● Excerpt to read:
┄┄┄┄┄┄┄┄┄┄

- Venue: Wedau Regatta Course
- Location: Duisburg, West Germany
- Dates: 23–25 August 1957 (women) ? August – 1 September 1957 (men)

= 1957 European Rowing Championships =

The 1957 European Rowing Championships were rowing championships held on the Wedau Regatta Course in the city of Duisburg which, at the time, was located in West Germany. Men competed in all seven Olympic boat classes (M1x, M2x, M2-, M2+, M4-, M4+, M8+), and women entered in five boat classes (W1x, W2x, W4x+, W4+, W8+). Many of the men competed two months later at the Olympic Games in Melbourne; women would first be allowed to compete at Olympic level in 1976. Women competed from 23 to 25 August. Men competed the following week.

==Background==
FISA, the International Rowing Federation, decided at its congress held just prior to the 1955 Championships in Ghent to award the 1956 Championships to Bled, and that the 1957 Championships were to be hosted by Duisburg.

┄┄┄┄┄┄┄┄┄┄

● Available data:
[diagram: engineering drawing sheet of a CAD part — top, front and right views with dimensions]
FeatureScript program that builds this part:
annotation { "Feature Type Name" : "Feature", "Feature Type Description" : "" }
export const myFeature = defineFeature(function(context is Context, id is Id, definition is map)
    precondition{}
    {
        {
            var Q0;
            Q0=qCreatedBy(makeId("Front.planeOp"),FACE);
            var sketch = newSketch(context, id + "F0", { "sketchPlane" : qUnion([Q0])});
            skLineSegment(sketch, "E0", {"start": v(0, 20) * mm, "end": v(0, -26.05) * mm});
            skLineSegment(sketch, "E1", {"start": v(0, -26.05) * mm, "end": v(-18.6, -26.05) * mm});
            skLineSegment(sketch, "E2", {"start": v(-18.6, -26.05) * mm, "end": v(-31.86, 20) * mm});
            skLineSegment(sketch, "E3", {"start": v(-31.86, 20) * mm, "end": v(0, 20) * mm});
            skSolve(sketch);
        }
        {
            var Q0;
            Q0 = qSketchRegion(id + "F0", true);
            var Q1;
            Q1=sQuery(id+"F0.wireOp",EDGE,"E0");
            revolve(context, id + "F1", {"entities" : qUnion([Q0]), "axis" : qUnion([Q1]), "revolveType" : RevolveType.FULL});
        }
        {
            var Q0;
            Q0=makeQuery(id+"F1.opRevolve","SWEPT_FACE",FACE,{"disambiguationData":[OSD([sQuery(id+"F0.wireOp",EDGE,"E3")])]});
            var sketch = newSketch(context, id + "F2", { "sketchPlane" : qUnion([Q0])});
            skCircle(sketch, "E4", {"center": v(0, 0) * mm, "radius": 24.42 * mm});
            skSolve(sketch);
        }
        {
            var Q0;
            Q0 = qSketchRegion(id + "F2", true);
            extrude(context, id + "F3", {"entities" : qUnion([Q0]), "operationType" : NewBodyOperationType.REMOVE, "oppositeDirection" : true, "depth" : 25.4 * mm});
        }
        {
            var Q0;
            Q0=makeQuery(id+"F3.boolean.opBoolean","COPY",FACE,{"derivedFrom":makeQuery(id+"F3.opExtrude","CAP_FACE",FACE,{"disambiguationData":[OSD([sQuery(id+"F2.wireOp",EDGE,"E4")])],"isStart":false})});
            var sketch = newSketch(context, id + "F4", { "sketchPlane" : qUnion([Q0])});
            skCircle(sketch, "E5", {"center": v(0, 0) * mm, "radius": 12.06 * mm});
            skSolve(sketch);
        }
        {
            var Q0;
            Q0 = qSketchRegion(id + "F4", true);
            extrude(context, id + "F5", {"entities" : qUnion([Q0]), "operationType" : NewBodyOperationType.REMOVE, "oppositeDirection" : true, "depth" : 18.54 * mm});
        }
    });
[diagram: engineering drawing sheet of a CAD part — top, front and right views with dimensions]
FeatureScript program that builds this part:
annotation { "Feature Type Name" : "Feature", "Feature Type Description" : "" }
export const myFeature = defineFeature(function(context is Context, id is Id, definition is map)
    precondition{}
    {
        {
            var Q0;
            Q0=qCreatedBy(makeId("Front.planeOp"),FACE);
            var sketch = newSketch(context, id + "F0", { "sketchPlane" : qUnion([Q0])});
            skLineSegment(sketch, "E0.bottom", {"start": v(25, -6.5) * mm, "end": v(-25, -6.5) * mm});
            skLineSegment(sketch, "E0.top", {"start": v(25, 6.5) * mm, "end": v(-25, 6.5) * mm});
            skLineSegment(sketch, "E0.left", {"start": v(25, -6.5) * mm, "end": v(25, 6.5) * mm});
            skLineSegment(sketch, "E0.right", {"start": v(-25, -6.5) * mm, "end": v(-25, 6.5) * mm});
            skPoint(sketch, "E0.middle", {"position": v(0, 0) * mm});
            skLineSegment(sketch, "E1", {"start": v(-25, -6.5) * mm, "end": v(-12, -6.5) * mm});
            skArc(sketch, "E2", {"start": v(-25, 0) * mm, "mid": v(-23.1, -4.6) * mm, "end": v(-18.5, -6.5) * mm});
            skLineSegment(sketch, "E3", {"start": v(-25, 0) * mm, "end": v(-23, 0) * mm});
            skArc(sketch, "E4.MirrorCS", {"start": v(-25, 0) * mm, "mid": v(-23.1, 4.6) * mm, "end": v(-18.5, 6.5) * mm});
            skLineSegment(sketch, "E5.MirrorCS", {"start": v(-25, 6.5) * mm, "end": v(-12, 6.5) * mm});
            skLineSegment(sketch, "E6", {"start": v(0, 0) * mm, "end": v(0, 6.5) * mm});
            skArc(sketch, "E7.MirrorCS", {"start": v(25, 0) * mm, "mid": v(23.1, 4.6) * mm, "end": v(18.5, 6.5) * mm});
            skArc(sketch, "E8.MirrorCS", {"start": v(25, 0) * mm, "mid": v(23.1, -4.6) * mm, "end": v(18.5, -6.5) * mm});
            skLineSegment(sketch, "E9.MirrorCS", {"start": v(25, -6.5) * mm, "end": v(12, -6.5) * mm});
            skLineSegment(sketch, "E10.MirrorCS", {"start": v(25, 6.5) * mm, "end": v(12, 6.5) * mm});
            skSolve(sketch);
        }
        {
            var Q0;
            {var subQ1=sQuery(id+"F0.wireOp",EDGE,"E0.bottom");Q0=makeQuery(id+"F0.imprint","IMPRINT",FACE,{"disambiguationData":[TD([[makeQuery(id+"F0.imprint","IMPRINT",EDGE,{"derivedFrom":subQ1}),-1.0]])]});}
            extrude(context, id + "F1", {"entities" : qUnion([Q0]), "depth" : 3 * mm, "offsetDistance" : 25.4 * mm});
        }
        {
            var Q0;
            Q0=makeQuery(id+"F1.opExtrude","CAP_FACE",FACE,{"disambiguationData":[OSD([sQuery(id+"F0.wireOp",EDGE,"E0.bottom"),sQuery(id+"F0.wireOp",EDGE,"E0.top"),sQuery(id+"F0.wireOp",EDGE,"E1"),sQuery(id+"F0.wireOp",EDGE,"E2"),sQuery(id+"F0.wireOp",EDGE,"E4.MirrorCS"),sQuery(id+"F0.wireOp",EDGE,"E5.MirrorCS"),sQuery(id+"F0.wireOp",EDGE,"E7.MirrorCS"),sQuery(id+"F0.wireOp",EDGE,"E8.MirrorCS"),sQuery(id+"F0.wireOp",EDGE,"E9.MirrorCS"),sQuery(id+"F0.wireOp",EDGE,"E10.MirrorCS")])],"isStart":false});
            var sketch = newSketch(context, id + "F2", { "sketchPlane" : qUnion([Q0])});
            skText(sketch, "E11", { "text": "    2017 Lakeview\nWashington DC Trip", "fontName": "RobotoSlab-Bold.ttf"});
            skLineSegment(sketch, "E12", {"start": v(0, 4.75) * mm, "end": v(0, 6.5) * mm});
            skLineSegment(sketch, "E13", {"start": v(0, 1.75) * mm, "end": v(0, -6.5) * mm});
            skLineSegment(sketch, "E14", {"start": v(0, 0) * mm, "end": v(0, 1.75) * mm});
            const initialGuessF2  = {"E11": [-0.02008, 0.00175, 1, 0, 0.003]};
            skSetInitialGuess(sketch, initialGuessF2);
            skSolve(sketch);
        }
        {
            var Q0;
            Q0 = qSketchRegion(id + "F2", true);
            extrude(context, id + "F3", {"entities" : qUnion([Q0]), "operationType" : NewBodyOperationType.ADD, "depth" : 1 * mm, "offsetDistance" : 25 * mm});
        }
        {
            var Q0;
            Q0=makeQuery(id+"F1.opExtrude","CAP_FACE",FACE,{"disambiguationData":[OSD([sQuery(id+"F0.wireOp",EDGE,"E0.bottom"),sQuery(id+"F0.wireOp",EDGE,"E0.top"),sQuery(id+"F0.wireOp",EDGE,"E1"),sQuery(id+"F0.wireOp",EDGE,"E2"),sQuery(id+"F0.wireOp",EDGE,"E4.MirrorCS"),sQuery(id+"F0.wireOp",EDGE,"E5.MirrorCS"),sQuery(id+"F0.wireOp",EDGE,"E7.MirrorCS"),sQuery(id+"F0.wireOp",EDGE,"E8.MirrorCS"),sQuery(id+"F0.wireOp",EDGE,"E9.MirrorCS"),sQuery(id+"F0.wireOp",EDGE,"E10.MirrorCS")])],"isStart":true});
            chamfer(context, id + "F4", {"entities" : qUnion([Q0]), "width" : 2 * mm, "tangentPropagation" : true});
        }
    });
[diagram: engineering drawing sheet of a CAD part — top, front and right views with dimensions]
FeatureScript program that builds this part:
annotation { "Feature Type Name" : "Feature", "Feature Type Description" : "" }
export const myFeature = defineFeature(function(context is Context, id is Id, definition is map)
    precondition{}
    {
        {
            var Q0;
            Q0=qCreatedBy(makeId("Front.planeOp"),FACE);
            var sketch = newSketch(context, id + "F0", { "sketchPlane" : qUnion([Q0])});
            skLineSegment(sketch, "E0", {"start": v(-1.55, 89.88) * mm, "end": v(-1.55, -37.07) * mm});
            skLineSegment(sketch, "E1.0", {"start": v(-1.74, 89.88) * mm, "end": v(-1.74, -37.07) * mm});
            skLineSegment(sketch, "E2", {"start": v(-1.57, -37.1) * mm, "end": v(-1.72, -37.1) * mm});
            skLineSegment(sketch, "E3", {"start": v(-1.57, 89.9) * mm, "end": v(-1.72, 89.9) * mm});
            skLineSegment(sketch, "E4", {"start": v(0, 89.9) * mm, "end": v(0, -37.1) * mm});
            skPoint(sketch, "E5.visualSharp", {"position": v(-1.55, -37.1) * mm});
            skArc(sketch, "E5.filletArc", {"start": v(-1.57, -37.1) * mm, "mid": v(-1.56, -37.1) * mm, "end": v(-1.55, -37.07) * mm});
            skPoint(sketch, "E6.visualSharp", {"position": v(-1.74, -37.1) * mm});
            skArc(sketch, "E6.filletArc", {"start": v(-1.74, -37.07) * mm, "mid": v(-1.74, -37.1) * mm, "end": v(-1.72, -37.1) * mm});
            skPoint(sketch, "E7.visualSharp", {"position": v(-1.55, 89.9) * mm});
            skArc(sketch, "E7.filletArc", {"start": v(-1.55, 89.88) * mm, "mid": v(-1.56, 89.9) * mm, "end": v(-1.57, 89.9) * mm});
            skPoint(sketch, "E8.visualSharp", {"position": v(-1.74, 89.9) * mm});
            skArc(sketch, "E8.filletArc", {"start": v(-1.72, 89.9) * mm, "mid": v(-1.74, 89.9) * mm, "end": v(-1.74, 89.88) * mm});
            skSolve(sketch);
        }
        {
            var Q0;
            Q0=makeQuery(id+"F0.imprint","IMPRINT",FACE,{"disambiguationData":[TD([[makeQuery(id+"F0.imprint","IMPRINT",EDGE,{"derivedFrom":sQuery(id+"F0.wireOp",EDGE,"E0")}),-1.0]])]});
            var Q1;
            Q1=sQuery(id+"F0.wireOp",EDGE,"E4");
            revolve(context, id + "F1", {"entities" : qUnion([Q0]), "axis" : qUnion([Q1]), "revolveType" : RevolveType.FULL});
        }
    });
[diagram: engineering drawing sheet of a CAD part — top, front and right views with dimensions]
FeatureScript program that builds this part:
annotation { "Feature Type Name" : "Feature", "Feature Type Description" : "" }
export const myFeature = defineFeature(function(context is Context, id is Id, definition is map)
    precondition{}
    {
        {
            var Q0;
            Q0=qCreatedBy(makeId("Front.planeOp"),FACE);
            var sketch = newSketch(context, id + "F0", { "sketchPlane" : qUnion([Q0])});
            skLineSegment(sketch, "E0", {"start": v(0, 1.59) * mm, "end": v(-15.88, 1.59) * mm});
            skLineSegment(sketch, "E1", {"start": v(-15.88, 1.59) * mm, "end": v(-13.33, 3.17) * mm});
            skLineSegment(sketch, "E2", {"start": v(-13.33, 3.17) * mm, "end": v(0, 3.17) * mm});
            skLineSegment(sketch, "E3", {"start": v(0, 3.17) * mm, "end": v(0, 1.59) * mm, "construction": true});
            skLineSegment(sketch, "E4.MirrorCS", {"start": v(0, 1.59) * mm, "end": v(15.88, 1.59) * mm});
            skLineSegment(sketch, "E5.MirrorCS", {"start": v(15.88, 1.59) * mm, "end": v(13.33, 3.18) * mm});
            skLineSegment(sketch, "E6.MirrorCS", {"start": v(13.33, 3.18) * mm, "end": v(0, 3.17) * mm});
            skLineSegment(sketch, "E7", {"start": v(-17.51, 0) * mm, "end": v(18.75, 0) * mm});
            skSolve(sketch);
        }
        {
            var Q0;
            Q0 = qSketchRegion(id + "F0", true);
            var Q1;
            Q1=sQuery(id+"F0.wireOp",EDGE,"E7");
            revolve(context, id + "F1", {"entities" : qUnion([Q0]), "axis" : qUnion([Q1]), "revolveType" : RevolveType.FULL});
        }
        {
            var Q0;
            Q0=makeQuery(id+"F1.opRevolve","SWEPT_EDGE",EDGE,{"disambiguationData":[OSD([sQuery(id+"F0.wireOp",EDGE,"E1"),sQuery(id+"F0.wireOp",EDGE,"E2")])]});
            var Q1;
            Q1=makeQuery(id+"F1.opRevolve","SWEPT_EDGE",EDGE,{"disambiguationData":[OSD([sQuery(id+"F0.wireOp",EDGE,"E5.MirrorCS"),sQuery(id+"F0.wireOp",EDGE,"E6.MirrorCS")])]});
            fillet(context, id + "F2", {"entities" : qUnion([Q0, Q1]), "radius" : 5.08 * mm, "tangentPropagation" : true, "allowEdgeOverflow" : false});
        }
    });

┄┄┄┄┄┄┄┄┄┄

● Using the information:
1 – Give every boat class the women entered at the 1957 European Rowing Championships, as listed in the championships text.
2 – From the championships text, return the passage starting with "- Venue: Wedau" and going on through "the following week.", copied word for word.

● Numbered answers:
1 – W1x, W2x, W4x+, W4+, W8+

2 –
- Venue: Wedau Regatta Course
- Location: Duisburg, West Germany
- Dates: 23–25 August 1957 (women) ? August – 1 September 1957 (men)

= 1957 European Rowing Championships =

The 1957 European Rowing Championships were rowing championships held on the Wedau Regatta Course in the city of Duisburg which, at the time, was located in West Germany. Men competed in all seven Olympic boat classes (M1x, M2x, M2-, M2+, M4-, M4+, M8+), and women entered in five boat classes (W1x, W2x, W4x+, W4+, W8+). Many of the men competed two months later at the Olympic Games in Melbourne; women would first be allowed to compete at Olympic level in 1976. Women competed from 23 to 25 August. Men competed the following week.